When you reach the line with "Займы 10000 ₽", transcribe it and each line after it through the last one below, exactly. Pictures stay out.

== DATASET ENTRIES

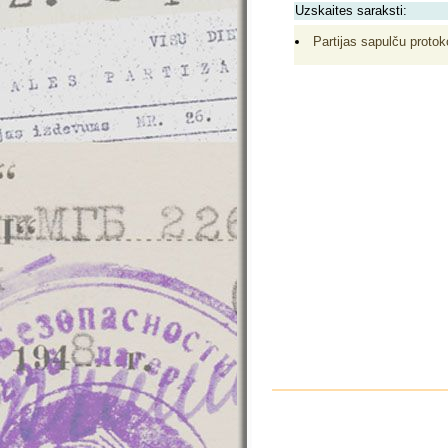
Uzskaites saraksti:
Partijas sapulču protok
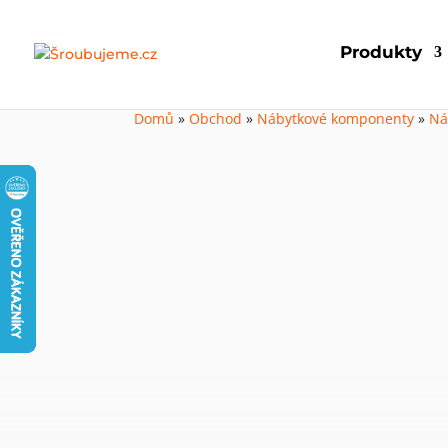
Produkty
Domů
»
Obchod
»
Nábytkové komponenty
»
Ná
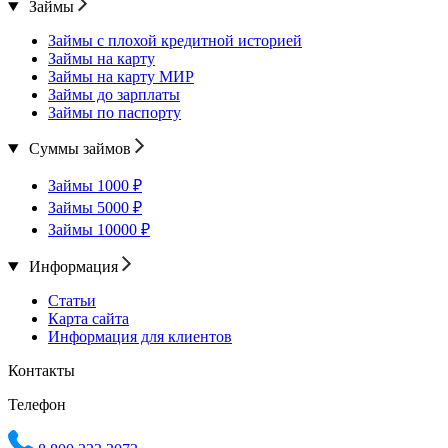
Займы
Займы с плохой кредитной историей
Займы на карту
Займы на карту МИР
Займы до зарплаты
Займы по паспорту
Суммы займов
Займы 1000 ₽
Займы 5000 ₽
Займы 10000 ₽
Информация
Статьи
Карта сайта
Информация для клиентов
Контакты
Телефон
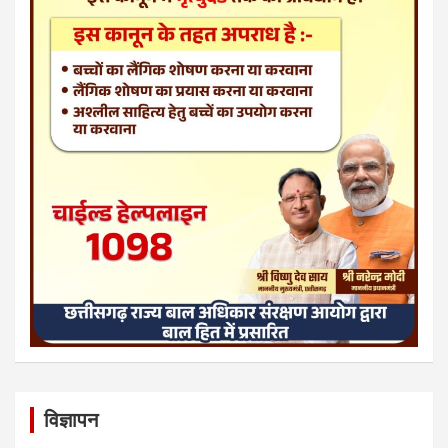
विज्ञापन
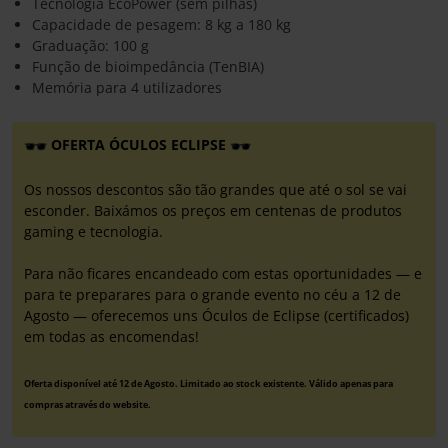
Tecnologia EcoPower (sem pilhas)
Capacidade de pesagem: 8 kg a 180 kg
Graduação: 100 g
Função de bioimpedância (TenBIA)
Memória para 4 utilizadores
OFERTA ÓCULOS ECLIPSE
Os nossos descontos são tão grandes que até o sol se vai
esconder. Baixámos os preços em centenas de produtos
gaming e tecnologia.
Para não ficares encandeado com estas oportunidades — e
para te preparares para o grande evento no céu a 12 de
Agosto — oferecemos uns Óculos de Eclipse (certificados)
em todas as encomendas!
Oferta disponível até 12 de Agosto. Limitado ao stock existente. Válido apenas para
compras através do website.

====

ANSWER TO THIS PROBLEM —
Займы 10000 ₽
Информация
Статьи
Карта сайта
Информация для клиентов
Контакты
Телефон
विज्ञापन
Tecnologia EcoPower (sem pilhas)
Capacidade de pesagem: 8 kg a 180 kg
Graduação: 100 g
Função de bioimpedância (TenBIA)
Memória para 4 utilizadores
OFERTA ÓCULOS ECLIPSE
Os nossos descontos são tão grandes que até o sol se vai
esconder. Baixámos os preços em centenas de produtos
gaming e tecnologia.
Para não ficares encandeado com estas oportunidades — e
para te preparares para o grande evento no céu a 12 de
Agosto — oferecemos uns Óculos de Eclipse (certificados)
em todas as encomendas!
Oferta disponível até 12 de Agosto. Limitado ao stock existente. Válido apenas para
compras através do website.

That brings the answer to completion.